**Page:**
+++++

Same but Different
- Elle Bee
- Jan 2
- 12 min read
Artist inspire one another. For example, according to the Van Gogh Museum, the artist "collected hundreds of Japanese prints. He started his collection when he lived in Paris with his brother Theo. He studied the prints and was convinced that the art of the future had to be colourful and joyous, just like Japanese printmaking."
In the example below, Van Gogh meticulously traced the example of Hiroshige's print on a numbered grid. He used this to enlarge the composition to scale onto the canvas for his oil copy (text by the British Museum).


Same but Different aims to illustrate how stories inspire artists and how artists derive inspiration from life, as well as from the composition of subjects by their peers or mentors. Additionally, it explores the everyday connections that art inspires.
The first example in the piece is a true intersection of culture, era, and artistic expression. In Shakespeare's Hamlet, Ophelia is the daughter of Polonius. She is the potential wife of the titular prince and meets a tragic fate when she loses her sanity and eventually drowns.
*'Hiroshige: artist of the open road' exhibition (01 May – 07 September 2025).
Shakespeare's Ophelia

Found at Tate Britain, London, United Kingdom. This painting by Millais depicts the death of Ophelia. Traumatised by her family, her cancelled betrothal and the murder of her father by her fiancé, Ophelia drowns in a stream after roaming the countryside looking for flowers. John Everett Millais painted the setting leaf-by-leaf by the Hogsmill River in Surrey. Artist and model Elizabeth Siddal posed as Ophelia by wearing a wedding dress in a filled bathtub. Siddal and the other working-class women who joined the Pre-Raphaelite circle as colleagues, friends and wives challenged Victorian expectations of arranging marriages for money and status (text by Tate Britain).

Seen at The Long Now: Saatchi Gallery at 40 exhibition in London, United Kingdom (5 November 2025 - 1 March 2026). The Way Home takes inspiration from John Millais's Ophelia, showing a young girl whose journey home from one such rave was curtailed by falling into the canal and losing herself to the dark slippery, industrial motorway of a bygone era. Through the influence of Pre-Raphaelite artists and the intertwining of beauty and nature, Hunter has reinvestigated a maligned inner city landscape to create an unusual chronicle of contemporary, urban Britain (text by Saatchi Gallery).
The new-old Zeigeist: The Fate of Ophelia, song by Taylor Swift, 2025.

+++++

**Stored data entries:**
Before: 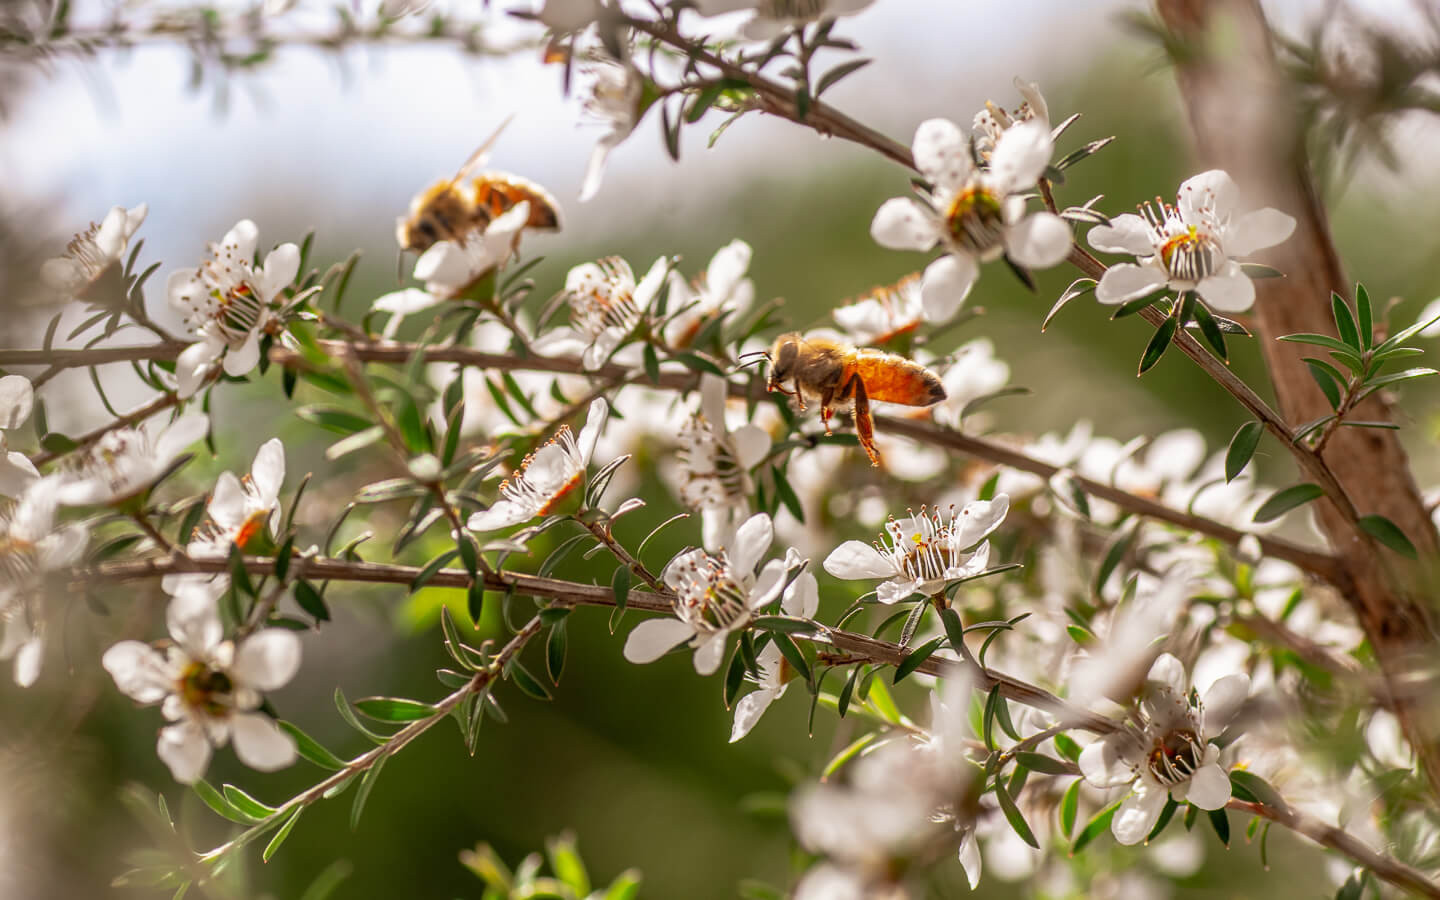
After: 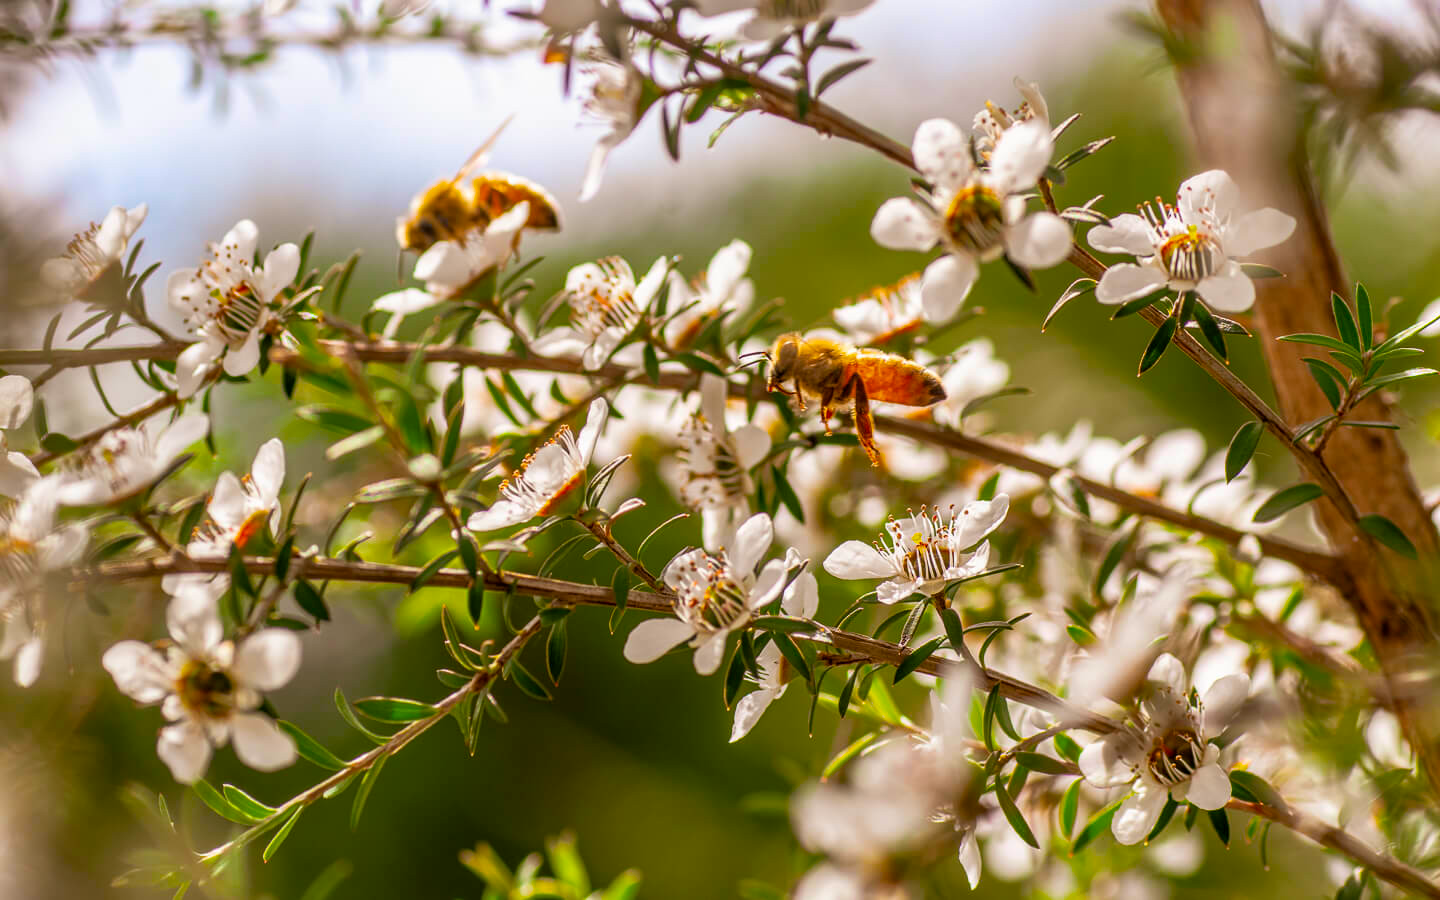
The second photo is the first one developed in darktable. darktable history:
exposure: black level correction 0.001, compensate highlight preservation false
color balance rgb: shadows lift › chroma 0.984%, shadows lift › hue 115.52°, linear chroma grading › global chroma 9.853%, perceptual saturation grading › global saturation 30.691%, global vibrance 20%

+++++

**Things to do:**
1. In the article on artistic inspiration, where did Millais paint the setting for his picture of Ophelia?
2. Proceed with the article on artistic inspiration, picking up right after its final line.

**Exercise answers:**
1. By the Hogsmill River in Surrey.

2.
Whilst the opening sequence in the song’s accompanying video may have been inspired by the Friedrich Heyser painting of Ophelia (in the Wiesbaden Museum in Germany), many think The Life of a Showgirl album cover reminiscent of Millais’s painting. (Swift’s album: Photographers - Mert Alas & Marcus Piggott.)
The Great Wave
Major Collections Holding "The Great Wave":
Metropolitan Museum of Art (NYC, USA): Holds several impressions.
British Museum (London, UK): Has multiple prints, viewable in the Asia Department study room.
Sumida Hokusai Museum (Tokyo, Japan): Dedicated to Hokusai, features replicas and sometimes originals.
Museum of Fine Arts (MFA) Boston (USA): Known for having seven impressions.

From Beyond the Great Wave: works by Hokusai, British Museum International Touring Exhibition in London, United Kingdom (21 October 2023 – 07 January 2024). The breathtaking composition of this woodblock print, said to have inspired - amongst others - Debussy’s La Mer (The Sea) and Rilke’s Der Berg (The Mountain), ensures its reputation as an icon of world art. Katsushika Hokusai cleverly played with perspective to make Japan’s grandest mountain appear as a small triangular mound within the hollow of the cresting wave. The artist became famous for his landscapes created using a palette of indigo and imported Prussian blue (text by The Metropolitan Museum).
Wave Too

Seen at Royal Academy of Academy of Arts Summer Exhibition 2025 in London, United Kingdom. Though Jacklin does not specifically reference Hokusai, the vibe is unmistakable.
Seating Plans...?
L to R (desktop view)
Van Gogh's Chair, 1888. Found at National Gallery, London, United Kingdom. One of Van Gogh's most iconic images. Painted soon after fellow artist Paul Gauguin had joined him in Arles in the south of France. The picture was to pair to another painting, Gauguin's Chair, 1888 - found at the Van Gogh Museum, Amsterdam, Netherlands. They were to be hung together, with one chair turned to the right, and the other to the left. Both chairs function as surrogate portraits, representing the personalities and distinct artistic outlooks of the two artists (text by National Gallery, London).

Hockney held Van Gogh in high regard and often alluded to his art. The 1985 painting draws inspiration from Cubist influences, portraying a household object in an unconventional manner and using reverse perspective.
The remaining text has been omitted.